Le ministre secrétaire général de la Présidence, le général Amara Camara, a réaffirmé l’engagement des autorités à renforcer l’efficacité de l’action publique en misant sur une gouvernance orientée vers les résultats.
Selon lui, la priorité du gouvernement est de simplifier les procédures administratives afin d’améliorer l’impact concret des politiques publiques.
S’exprimant sur les mécanismes mis en place pour atteindre cet objectif, il a indiqué que l’Administration et le contrôle des grands Projets (ACGP), structure placée sous l’autorité de la Présidence, joue un rôle central dans la conduite et le suivi des projets stratégiques de l’État. À cet effet, les textes encadrant l’administration des grands projets ont été revus afin de recentrer l’ACGP sur ses missions essentielles.
Dans cette dynamique, un laboratoire des grands experts a été mis en place en 2025. Cette initiative vise à accélérer les études techniques et à finaliser les travaux liés au programme stratégique Simandou 2040. « L’objectif est d’assurer la célérité des processus tout en maintenant une exigence élevée de rigueur », a-t-il souligné.
Le porte-parole de la Présidence a également mis en avant les retombées financières de cette nouvelle approche. La conduite des études en interne, combinée à une meilleure maîtrise des dépenses, a permis de réaliser d’importantes économies. Pour la période allant de janvier à juin 2025, une enveloppe de 700 milliards de francs guinéens a ainsi été dégagée grâce aux efforts de rationalisation engagés par l’ACGP.
Par ailleurs, le général Amara Camara est revenu sur la réforme du patrimoine bâti public. Bien que cette structure existe depuis 1984, son statut n’avait jamais été clairement défini. Désormais érigée en société anonyme dotée de missions élargies, elle a vu ses orientations réajustées, son organisation interne restructurée et son organigramme clarifié. L’unification des caisses a été réalisée et la direction actuelle travaille à renforcer progressivement ses capacités opérationnelles.

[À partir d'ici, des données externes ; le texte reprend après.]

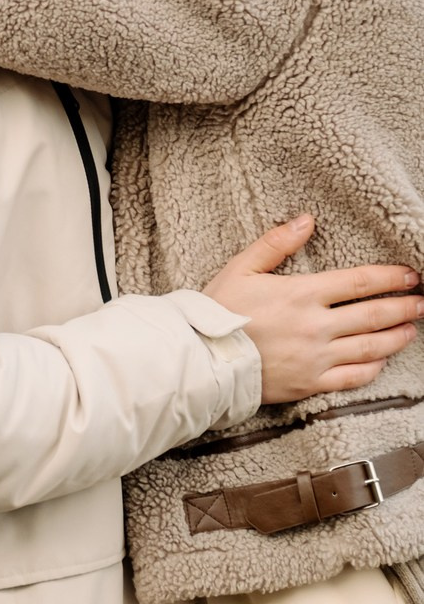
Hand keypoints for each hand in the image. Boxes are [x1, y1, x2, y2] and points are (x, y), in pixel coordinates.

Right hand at [204, 214, 422, 403]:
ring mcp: (316, 357)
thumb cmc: (218, 311)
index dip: (390, 277)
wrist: (202, 358)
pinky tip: (382, 360)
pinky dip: (373, 368)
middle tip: (423, 301)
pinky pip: (352, 378)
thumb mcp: (242, 267)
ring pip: (370, 347)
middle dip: (404, 306)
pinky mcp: (310, 383)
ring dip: (396, 336)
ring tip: (412, 329)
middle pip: (373, 315)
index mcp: (302, 294)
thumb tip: (306, 220)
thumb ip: (276, 242)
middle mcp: (316, 326)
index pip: (359, 282)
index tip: (410, 275)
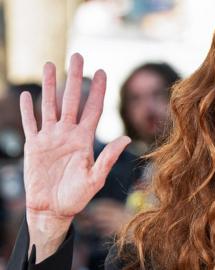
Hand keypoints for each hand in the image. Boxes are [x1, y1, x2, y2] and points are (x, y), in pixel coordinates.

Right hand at [20, 53, 129, 261]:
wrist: (52, 209)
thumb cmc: (76, 197)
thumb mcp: (95, 178)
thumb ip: (108, 158)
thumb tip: (127, 138)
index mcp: (85, 139)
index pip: (93, 108)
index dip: (98, 90)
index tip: (102, 71)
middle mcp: (68, 134)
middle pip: (72, 99)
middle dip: (75, 78)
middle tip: (77, 56)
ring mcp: (50, 138)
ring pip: (50, 105)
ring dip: (50, 85)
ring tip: (50, 64)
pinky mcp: (33, 146)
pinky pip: (30, 123)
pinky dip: (27, 110)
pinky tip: (27, 94)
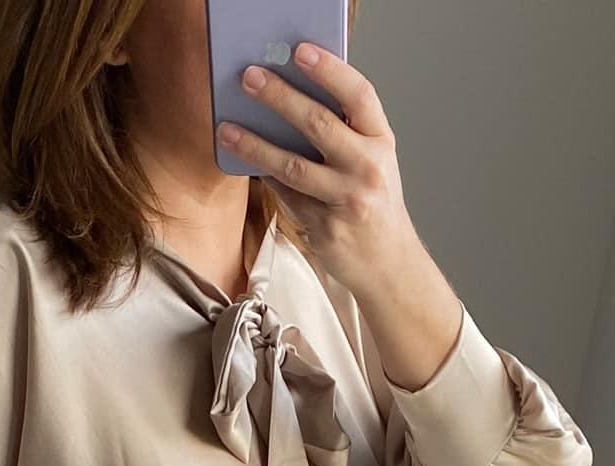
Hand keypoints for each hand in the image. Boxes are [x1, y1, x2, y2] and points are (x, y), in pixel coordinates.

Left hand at [216, 45, 420, 298]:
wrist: (387, 263)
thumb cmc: (373, 204)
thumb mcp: (372, 161)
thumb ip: (345, 132)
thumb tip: (291, 98)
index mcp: (382, 142)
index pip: (359, 95)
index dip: (330, 70)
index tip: (300, 52)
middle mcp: (368, 168)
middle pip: (319, 124)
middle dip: (280, 97)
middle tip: (250, 78)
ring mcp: (346, 200)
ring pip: (293, 165)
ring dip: (255, 145)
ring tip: (227, 129)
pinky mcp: (325, 227)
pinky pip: (287, 195)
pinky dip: (266, 177)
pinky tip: (245, 162)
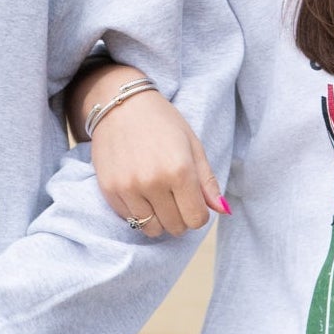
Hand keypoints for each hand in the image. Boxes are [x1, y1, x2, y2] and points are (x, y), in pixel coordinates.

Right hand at [90, 87, 226, 238]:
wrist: (119, 105)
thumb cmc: (162, 122)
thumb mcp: (192, 145)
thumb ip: (208, 181)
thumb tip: (223, 211)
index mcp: (180, 170)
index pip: (197, 219)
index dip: (198, 213)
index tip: (192, 200)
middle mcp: (153, 182)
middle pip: (176, 227)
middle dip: (180, 217)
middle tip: (174, 196)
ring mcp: (129, 188)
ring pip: (152, 229)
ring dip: (158, 219)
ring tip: (157, 197)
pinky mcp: (110, 190)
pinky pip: (129, 219)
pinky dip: (137, 212)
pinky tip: (139, 191)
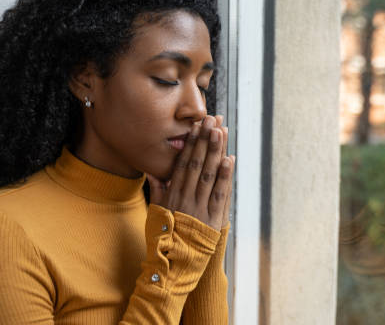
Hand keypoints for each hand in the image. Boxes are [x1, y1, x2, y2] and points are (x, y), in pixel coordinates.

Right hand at [147, 115, 234, 230]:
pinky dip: (226, 176)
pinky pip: (220, 194)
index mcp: (172, 195)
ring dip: (216, 151)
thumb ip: (158, 191)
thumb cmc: (164, 239)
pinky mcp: (213, 220)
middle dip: (204, 140)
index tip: (195, 127)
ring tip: (221, 130)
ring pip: (209, 175)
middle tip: (211, 119)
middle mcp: (186, 198)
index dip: (190, 144)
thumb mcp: (156, 213)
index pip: (183, 164)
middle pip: (197, 164)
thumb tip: (154, 171)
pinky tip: (229, 159)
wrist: (173, 266)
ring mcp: (200, 208)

Dans cette perspective, un vaste recensement des bâtiments publics de l’État est en cours sur l’ensemble du territoire national. « Le volume réel du patrimoine bâti de l’État n’était pas connu jusque-là », a reconnu le ministre. Cette démarche devrait permettre aux autorités de mieux anticiper les besoins futurs en infrastructures administratives, dans un contexte où l’État n’a pas mené de grands programmes de logements depuis près de trois décennies, alors même que le nombre de bâtiments publics continue d’augmenter.
À travers ces réformes, les autorités entendent poser les bases d’une gestion plus moderne, rigoureuse et efficace des ressources publiques, au service du développement et de la performance de l’action gouvernementale.